Excerpted text =

——

Community Safety and Policing Act
In 2019, the Conservatives took over the Ontario provincial government, and introduced Bill 68: the Community Safety and Policing Act. This bill is expected to replace the current Police Services Act in 2022.
The current Police Services Act does not apply to First Nations policing. Within the act, the declaration of principles states that police services shall be provided throughout Ontario in accordance with a list of principles. “Principle number one is the need to ensure the safety and security of all persons and property in Ontario. Since Indigenous police services and the communities we serve were left out of the Act, what it is essentially saying is that ‘everybody’ does not include Indigenous peoples. We have been having regular engagement table meetings with the Ministry of the Solicitor General to change this. I am excited for the new Community Safety and Policing Act and its declaration of principles; its first principle has added First Nations, so that it now reads: needs to ensure the safety and security of all persons and property in Ontario, including on First Nation reserves.”
The new act has also included: the need to be responsive to the unique histories and cultures of First Nation, Inuit and Métis communities; the need to ensure that all parts of Ontario, including First Nation reserves, receive equitable levels of policing.
“That last guiding principle is very important. Since their inception, First Nation police services have been chronically underfunded. In municipalities like Ottawa, if someone were to call 911 for an emergency, on average, it would take anywhere from four to seven minutes for officers to respond. In our Treaty Three community, because we are so chronically under-resourced and we span such a large territory, it would take anywhere from one to one and a half hours for an officer to respond. We don’t have the resources to assign dedicated members to each of the communities we serve.” The T3PS has 106 members to cover 55,000 square miles.
“Under the current Police Services Act, municipal police services are able to go to ‘arbitration’. This allows them to go in front of an arbitrator and argue as to why they require additional funding,” said Liu. “Currently, for First Nations policing, it’s a take-it-or-leave-it situation, and there is no room for negotiations. Under the new act, Indigenous police services can go to binding arbitration, which provides the mechanism for First Nation communities to ask for the appropriate resources.”

——

Information given =
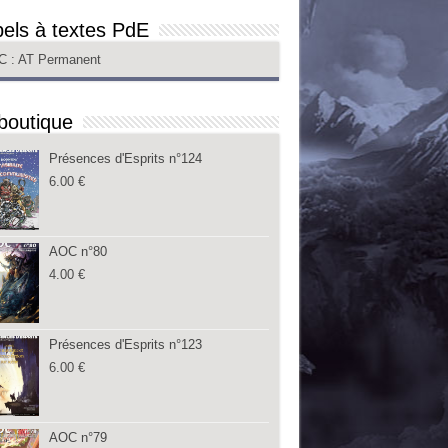
els à textes PdE
C
: AT Permanent
boutique
Présences d'Esprits n°124
6.00
€
AOC n°80
4.00
€
Présences d'Esprits n°123
6.00
€
AOC n°79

——

Apply what you read =
a. From the text on the Community Safety and Policing Act, restate the passage from "The new act has" to "55,000 square miles.", replacing "chronically" with "persistently".
b. According to the text on the Community Safety and Policing Act, how many members does the T3PS have to cover 55,000 square miles?
c. For each statement, say whether it agrees with the text on the Community Safety and Policing Act, and quote the words that decide it.
(i) Bill 68 was introduced after the Conservatives took over the Ontario provincial government in 2019.
(ii) The current Police Services Act applies to First Nations policing.
(iii) In Ottawa, officers take on average one to one and a half hours to respond to a 911 emergency call.

Replies =
a.
The new act has also included: the need to be responsive to the unique histories and cultures of First Nation, Inuit and Métis communities; the need to ensure that all parts of Ontario, including First Nation reserves, receive equitable levels of policing.
“That last guiding principle is very important. Since their inception, First Nation police services have been persistently underfunded. In municipalities like Ottawa, if someone were to call 911 for an emergency, on average, it would take anywhere from four to seven minutes for officers to respond. In our Treaty Three community, because we are so persistently under-resourced and we span such a large territory, it would take anywhere from one to one and a half hours for an officer to respond. We don’t have the resources to assign dedicated members to each of the communities we serve.” The T3PS has 106 members to cover 55,000 square miles.

b. 106 members.

c.
(i) Yes: "In 2019, the Conservatives took over the Ontario provincial government, and introduced Bill 68: the Community Safety and Policing Act."
(ii) No: "The current Police Services Act does not apply to First Nations policing."
(iii) No: "it would take anywhere from four to seven minutes for officers to respond."